Mais, petit à petit, Fandor avait retrouvé son sang-froid ; petit à petit il s’était persuadé qu’il voyait bien réellement ce qu’il pensait voir et que ce n’était pas une illusion, qu’il était bien à l’intérieur d’une boule.
Le plancher sur lequel il s’appuyait s’incurvait en un cercle parfait, les murs étaient courbes aussi. Courbe était le plafond et si son cachot était étroit, petit au point qu’il ne pouvait s’y lever, sa forme était indiscutablement celle d’une boule.
Fandor s’étant convaincu de la chose n’avait naturellement qu’un désir : identifier au plus vite quelle pouvait être la sphère à l’intérieur de laquelle Fantômas l’avait précipité.
Fandor, heureusement, avait si bien l’habitude de considérer sa vie comme une chose perpétuellement en jeu et jamais assurée qu’il ne désespéra pas. C’est posément, avec le plus parfait sang-froid qu’il cherchait à comprendre où il se trouvait et cela en usant d’une méthode rigoureusement logique.
— Étant donné que je suis à l’intérieur d’une boule, et d’une boule lumineuse, se déclara-t-il, où suis-je ? Il est évident que je ne peux pas sortir, et non moins évident que…
Mais, à cet endroit de son raisonnement, il s’interrompit :
— Ventre du diable.
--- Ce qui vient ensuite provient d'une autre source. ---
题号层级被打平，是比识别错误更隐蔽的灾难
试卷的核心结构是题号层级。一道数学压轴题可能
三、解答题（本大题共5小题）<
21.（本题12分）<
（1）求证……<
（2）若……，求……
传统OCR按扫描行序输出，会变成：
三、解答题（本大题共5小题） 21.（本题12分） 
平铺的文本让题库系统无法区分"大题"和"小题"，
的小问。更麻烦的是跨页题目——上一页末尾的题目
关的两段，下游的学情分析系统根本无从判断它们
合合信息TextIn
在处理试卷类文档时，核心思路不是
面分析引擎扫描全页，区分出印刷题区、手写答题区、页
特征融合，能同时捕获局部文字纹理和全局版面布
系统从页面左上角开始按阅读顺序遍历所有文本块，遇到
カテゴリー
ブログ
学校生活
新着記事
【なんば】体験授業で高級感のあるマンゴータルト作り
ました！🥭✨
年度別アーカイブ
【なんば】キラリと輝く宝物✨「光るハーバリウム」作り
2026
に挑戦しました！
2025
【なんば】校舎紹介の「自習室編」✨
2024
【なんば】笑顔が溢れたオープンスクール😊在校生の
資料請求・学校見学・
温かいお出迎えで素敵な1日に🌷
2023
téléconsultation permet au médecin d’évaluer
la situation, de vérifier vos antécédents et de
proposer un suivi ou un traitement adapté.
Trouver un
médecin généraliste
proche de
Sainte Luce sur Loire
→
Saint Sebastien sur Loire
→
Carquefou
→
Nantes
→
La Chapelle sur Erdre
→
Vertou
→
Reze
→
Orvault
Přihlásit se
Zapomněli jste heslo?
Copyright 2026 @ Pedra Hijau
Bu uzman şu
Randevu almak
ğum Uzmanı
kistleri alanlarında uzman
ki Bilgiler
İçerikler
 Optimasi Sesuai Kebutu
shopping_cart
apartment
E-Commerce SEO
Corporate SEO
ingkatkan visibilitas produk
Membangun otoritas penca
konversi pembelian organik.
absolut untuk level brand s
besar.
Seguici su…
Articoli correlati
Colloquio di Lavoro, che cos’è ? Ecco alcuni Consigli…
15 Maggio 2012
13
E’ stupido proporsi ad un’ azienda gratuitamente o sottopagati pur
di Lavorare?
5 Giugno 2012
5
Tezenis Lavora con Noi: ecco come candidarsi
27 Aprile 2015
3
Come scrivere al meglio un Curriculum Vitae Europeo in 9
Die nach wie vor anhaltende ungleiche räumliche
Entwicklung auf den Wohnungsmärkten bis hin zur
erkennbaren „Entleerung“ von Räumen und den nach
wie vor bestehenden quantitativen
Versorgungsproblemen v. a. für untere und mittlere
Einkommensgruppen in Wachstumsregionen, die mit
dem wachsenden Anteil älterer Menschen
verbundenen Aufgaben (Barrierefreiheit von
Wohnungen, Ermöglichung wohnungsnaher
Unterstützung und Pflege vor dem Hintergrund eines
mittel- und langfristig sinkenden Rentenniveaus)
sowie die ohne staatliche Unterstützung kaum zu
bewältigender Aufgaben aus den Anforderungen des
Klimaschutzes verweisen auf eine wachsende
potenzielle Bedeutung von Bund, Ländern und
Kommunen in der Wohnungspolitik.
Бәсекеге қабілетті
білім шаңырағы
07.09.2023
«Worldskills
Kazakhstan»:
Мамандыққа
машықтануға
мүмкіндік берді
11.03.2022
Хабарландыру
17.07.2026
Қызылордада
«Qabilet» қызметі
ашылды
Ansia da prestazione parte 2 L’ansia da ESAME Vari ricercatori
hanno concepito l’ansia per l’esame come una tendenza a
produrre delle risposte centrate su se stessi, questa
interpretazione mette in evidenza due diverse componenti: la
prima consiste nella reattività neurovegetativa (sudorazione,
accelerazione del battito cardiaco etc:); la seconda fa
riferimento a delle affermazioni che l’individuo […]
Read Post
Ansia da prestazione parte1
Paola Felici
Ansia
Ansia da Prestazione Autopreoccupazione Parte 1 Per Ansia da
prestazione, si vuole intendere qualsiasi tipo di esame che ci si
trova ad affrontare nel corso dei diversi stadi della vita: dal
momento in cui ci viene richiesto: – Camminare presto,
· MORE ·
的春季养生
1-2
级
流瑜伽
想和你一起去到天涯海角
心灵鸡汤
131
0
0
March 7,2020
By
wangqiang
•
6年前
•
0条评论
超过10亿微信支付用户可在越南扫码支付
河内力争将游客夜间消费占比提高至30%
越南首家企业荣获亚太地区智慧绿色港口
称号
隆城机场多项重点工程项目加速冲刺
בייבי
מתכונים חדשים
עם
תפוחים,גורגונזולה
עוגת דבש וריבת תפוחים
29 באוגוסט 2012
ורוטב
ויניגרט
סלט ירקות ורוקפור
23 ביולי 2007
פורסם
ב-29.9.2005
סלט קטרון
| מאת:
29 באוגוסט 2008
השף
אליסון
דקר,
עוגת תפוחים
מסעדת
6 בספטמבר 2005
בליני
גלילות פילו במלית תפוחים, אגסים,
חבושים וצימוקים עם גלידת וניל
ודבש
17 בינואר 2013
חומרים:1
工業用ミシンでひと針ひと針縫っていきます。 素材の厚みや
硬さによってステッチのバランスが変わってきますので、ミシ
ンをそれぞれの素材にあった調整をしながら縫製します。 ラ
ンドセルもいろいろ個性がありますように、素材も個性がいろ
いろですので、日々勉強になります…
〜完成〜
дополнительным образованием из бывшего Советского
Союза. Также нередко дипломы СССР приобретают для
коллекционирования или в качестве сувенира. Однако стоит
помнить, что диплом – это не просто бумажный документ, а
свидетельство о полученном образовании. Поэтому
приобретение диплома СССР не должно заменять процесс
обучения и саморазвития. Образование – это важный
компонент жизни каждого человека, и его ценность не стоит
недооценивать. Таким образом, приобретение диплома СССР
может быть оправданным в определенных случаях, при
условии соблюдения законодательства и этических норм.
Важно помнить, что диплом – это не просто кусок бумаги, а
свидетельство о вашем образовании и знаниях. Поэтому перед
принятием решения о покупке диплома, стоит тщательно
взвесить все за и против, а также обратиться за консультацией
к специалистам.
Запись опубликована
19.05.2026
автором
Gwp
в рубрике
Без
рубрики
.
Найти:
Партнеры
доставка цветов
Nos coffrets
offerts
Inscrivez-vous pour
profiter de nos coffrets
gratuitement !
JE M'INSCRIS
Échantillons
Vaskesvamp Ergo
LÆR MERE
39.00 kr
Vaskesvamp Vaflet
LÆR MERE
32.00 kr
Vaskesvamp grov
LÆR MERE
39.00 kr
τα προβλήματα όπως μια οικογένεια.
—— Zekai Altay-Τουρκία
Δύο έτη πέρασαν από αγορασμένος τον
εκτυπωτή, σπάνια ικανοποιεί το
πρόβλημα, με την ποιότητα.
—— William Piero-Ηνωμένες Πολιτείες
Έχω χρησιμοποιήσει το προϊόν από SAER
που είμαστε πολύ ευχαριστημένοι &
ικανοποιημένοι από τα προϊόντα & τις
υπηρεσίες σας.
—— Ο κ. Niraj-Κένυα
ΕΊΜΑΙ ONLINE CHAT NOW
Crédibisèque, vertu de concierge. Je reconnais le couplet !
Et, de sa voix déplorablement fausse, Fandor acheva l’air alors à la mode. Que s’était-il passé ?
En prêtant l’oreille, Fandor venait tout simplement d’entendre dans le lointain un bruit d’orchestre, des chants, des chœurs.
Et il n’en avait pas fallu plus au subtil journaliste pour deviner quelle était sa prison.
— Miséricorde, jura Fandor, partagé entre le rire et les larmes, je suis foutu, mais je suis foutu d’une façon originale. Je parierai mille francs contre un demi-centime que je suis enfermé dans la grande boule qui surplombe la façade d’un music-hall, des Folies-Bergère. La musique que j’entends, c’est la musique qui vient de la scène et les lueurs qui illuminent ma prison, sont le reflet de l’éclairage violent sur la façade.
Oui, c’était bien dans la boule qui couronne la façade des Folies-Bergère qu’il était prisonnier, c’était bien en cette introuvable cachette que Fantômas avait dû le jeter.
— Çà, c’est pas ordinaire, finit-il par se dire à lui-même.
Et il rageait d’autant plus qu’en y réfléchissant le malheureux songeait qu’il se trouvait à quelques mètres de son propre domicile.